Contributor

Jeffrey Ruoff

Associate Professor, Film and Media Studies, Dartmouth College

Jeffrey Ruoff is a film historian and documentary filmmaker in the Department of Film and Media Studies at Dartmouth College in New Hampshire, USA. He has contributed chapters to five books and has published articles in many journals, including CineAction, Visual Anthropology Review, Wide Angle, Cinema Journal, Documentaires, Iris, Visual Anthropology, and Film History. With his brother Kenneth, he co-authored a book on The Emperor's Naked Army Marches On and historical memory in postwar Japan.
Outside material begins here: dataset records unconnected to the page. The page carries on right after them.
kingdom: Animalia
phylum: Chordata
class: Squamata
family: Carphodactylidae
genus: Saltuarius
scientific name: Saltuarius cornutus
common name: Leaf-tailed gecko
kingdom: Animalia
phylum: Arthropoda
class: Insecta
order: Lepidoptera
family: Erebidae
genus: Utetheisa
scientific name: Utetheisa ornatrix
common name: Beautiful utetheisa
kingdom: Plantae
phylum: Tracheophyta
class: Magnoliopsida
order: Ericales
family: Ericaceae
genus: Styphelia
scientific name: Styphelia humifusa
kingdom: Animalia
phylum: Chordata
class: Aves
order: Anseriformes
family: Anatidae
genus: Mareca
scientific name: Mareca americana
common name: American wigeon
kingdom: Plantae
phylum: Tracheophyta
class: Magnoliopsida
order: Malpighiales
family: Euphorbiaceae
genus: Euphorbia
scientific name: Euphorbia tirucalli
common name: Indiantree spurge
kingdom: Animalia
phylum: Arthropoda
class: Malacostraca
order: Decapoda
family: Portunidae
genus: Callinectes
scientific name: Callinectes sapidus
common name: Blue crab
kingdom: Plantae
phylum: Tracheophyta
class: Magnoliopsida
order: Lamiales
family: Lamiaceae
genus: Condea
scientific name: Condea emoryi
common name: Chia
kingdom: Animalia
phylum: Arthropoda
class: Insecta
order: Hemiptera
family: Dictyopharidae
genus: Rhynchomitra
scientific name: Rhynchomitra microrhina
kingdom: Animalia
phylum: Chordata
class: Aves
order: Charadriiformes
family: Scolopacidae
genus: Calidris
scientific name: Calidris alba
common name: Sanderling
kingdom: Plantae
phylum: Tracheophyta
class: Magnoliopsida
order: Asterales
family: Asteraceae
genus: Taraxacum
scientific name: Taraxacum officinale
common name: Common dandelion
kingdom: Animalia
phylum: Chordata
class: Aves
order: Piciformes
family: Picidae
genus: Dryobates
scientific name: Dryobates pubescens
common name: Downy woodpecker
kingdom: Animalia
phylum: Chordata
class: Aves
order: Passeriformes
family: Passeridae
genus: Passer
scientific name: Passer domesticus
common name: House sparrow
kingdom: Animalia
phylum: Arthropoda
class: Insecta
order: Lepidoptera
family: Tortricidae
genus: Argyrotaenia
An American Family: A Televised Life, his study of the 1973 public television series, was published by the University of Minnesota Press in 2002. His anthology Virtual Voyages: Cinema and Travel was published by Duke University Press in 2006. In 2012, he edited the anthology Coming Soon to a Festival Near You: Programming Film Festivals. His films and videos, including Still Moving: Pilobolus at Forty (2012), The Last Vaudevillian (1998), and Hacklebarney Tunes: The Music of Greg Brown (1993) have been shown at festivals and on television in the United States and abroad. He received a Ph.D. in film studies from the University of Iowa and an M.F.A. in film/video making from Temple University. Before coming to Dartmouth in the fall of 2001, he taught at the University of Amsterdam and Middlebury College.